What is needed:
These records are to be written out exactly as they read, minus the pictures.

Supplied records:
★ ★ ★ ★ ★ ★ ★
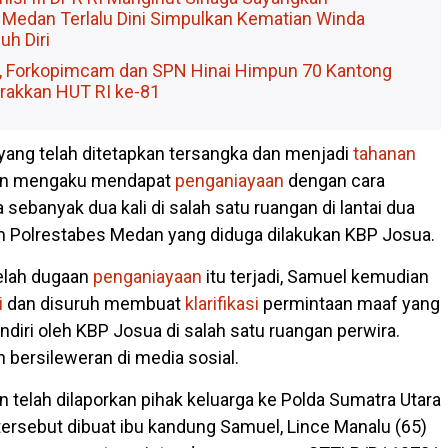
 Medan Terlalu Dini Simpulkan Kematian Winda
uh Diri
, Forkopimcam dan SPN Hinai Himpun 70 Kantong
rakkan HUT RI ke-81
yang telah ditetapkan tersangka dan menjadi
tahanan
an mengaku mendapat
penganiayaan
dengan cara
sebanyak dua kali di salah satu ruangan di lantai dua
 Polrestabes Medan yang diduga dilakukan KBP Josua.
elah dugaan
penganiayaan
itu terjadi, Samuel kemudian
i
dan disuruh membuat
klarifikasi
permintaan maaf yang
diri oleh KBP Josua di salah satu ruangan perwira.
 bersileweran di media sosial.
 telah dilaporkan pihak keluarga ke Polda Sumatra Utara
tersebut dibuat ibu kandung Samuel, Lince Manalu (65)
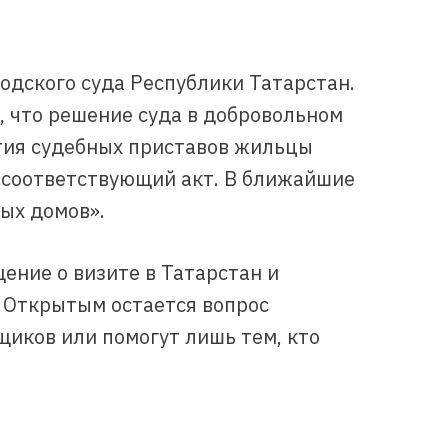
одского суда Республики Татарстан.
, что решение суда в добровольном
тия судебных приставов жильцы
н соответствующий акт. В ближайшие
ых домов».
ение о визите в Татарстан и
 Открытым остается вопрос
иков или помогут лишь тем, кто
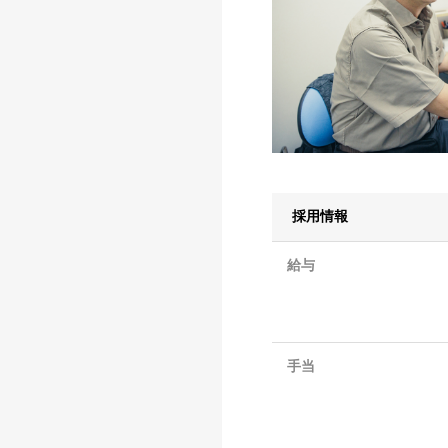
採用情報
給与
手当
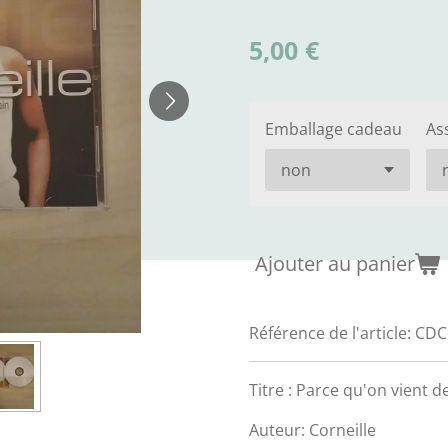
5,00 €
Emballage cadeau
As
Ajouter au panier
Référence de l'article:
CDC
Titre : Parce qu'on vient de
Auteur: Corneille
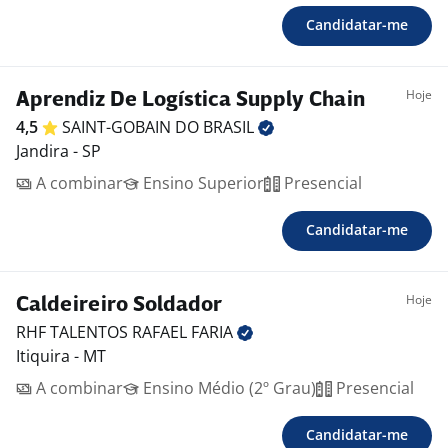
Candidatar-me
Hoje
Aprendiz De Logística Supply Chain
4,5
SAINT-GOBAIN DO
BRASIL
Jandira - SP
A combinar
Ensino Superior
Presencial
Candidatar-me
Hoje
Caldeireiro Soldador
RHF TALENTOS RAFAEL
FARIA
Itiquira - MT
A combinar
Ensino Médio (2º Grau)
Presencial
Candidatar-me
★ ★ ★ ★ ★ ★ ★
Response:
 Medan Terlalu Dini Simpulkan Kematian Winda
uh Diri
, Forkopimcam dan SPN Hinai Himpun 70 Kantong
rakkan HUT RI ke-81
yang telah ditetapkan tersangka dan menjadi
tahanan
an mengaku mendapat
penganiayaan
dengan cara
sebanyak dua kali di salah satu ruangan di lantai dua
 Polrestabes Medan yang diduga dilakukan KBP Josua.
elah dugaan
penganiayaan
itu terjadi, Samuel kemudian
i
dan disuruh membuat
klarifikasi
permintaan maaf yang
diri oleh KBP Josua di salah satu ruangan perwira.
 bersileweran di media sosial.
 telah dilaporkan pihak keluarga ke Polda Sumatra Utara
tersebut dibuat ibu kandung Samuel, Lince Manalu (65)
одского суда Республики Татарстан.
, что решение суда в добровольном
тия судебных приставов жильцы
н соответствующий акт. В ближайшие
ых домов».
ение о визите в Татарстан и
 Открытым остается вопрос
иков или помогут лишь тем, кто
採用情報
給与
手当
5,00 €
Emballage cadeau
As
Ajouter au panier
Référence de l'article:
CDC
Titre : Parce qu'on vient de
Auteur: Corneille
Candidatar-me
Hoje
Aprendiz De Logística Supply Chain
4,5
SAINT-GOBAIN DO
BRASIL
Jandira - SP
A combinar
Ensino Superior
Presencial
Candidatar-me
Hoje
Caldeireiro Soldador
RHF TALENTOS RAFAEL
FARIA
Itiquira - MT
A combinar
Ensino Médio (2º Grau)
Presencial
Candidatar-me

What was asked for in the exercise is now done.